Recent changes to the Bankruptcy and Insolvency Act have given certain unpaid pension plan contributions priority over a lender’s security if the employer is bankrupt or in receivership. How can a lender monitor the debtor’s pension arrears to assess the extent of the lender’s loss of priority?
The Bankruptcy and Insolvency Act now provides that certain unpaid pension plan claims rank ahead of a lender’s security in bankruptcy or receivership proceedings. Effective July 7, 2008, sections 81.5 and 81.6 give super-priority status to:
- amounts that were deducted from the employee’s remuneration for payment to the pension fund,
- amounts that were required to be paid by the employer to the pension fund under a defined contribution provision, and
- "normal cost" amounts that were required to be paid by the employer to a defined benefit pension fund.
These unpaid amounts owing by an employer to a pension fund are now secured by all of the assets of the employer.
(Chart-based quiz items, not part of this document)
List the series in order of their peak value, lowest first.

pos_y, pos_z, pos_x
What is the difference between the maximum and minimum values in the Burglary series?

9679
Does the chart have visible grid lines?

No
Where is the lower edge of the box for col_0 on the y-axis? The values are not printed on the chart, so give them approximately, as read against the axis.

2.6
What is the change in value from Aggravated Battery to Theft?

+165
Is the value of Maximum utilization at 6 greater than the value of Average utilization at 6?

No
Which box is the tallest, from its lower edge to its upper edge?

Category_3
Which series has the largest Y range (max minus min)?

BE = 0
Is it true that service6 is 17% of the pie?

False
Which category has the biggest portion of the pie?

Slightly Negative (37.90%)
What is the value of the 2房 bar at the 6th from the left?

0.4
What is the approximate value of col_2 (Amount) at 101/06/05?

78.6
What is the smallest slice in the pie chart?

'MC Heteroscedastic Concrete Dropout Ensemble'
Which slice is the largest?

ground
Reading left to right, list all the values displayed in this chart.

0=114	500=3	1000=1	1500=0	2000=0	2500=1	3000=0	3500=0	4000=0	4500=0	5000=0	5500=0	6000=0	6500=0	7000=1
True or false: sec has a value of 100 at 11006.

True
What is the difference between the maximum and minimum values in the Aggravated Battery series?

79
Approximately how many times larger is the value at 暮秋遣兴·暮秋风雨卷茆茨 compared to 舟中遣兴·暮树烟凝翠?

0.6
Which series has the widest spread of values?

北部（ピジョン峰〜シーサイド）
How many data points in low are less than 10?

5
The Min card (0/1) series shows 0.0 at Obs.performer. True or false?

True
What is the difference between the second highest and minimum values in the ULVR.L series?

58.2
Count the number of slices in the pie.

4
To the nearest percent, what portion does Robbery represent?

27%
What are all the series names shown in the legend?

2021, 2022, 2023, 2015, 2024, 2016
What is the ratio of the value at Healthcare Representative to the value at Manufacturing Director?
The new priority status does not apply to "special payments" required to be made by an employer to a defined benefit pension fund to reduce unfunded liabilities and solvency deficiencies.
What does this mean to lenders?
If a debtor is bankrupt or in receivership, the unpaid pension plan contributions referred to above will be paid before secured lenders can collect amounts owed to them. This will reduce the amount available for lenders.
How can lenders protect themselves?
Lenders should monitor their debtors’ pension plan contributions to confirm that the amounts listed above are paid when due and, where applicable, include any arrears of these amounts in their margining calculations. One way to monitor these contributions in Ontario is for the lender to obtain from its debtor a completed Form 7: Summary of Contributions / Revised Summary of Contributions each time the debtor is required to file the Form 7 under Ontario Pension Benefits Act. Form 7 is only available for Ontario-registered pension plans. However, other provinces may have similar forms that could be obtained by lenders to accomplish the same goal. References to Form 7 in this article should be interpreted to include such other applicable forms.
Administrators of Ontario-registered pension plans are required to submit Form 7 to the applicable pension fund holder, usually a trustee or an insurance company, each fiscal year and whenever there is a material change to the required contribution levels. The form shows reasonable estimates of employee and employer contributions required to be remitted to the pension fund holder during each fiscal plan year. Estimated employer contributions include normal cost contributions to a defined benefit plan and special payments to reduce going concern unfunded liabilities and/or solvency deficiencies. However, as mentioned above, only "normal cost" contributions, employee contributions and defined contribution plan employer contributions are subject to the super-priority.
Recognizing the specific funding information that Form 7 requires pension plan administrators to disclose can be of significant assistance to lenders. In their loan agreements, lenders can stipulate that the debtor provide a copy of its completed Form 7 to the lender whenever it is required to be submitted to the plan fund holder. In appropriate circumstances lenders could go further by requiring the debtor to remit periodic confirmation from the pension fund holder that the fund holder has in fact received the amounts shown on the most recent Form 7. In jurisdictions where the type of disclosure provided by Form 7 is not required, lenders could require their debtors to disclose such information and provide periodic payment confirmations from the pension fund holder.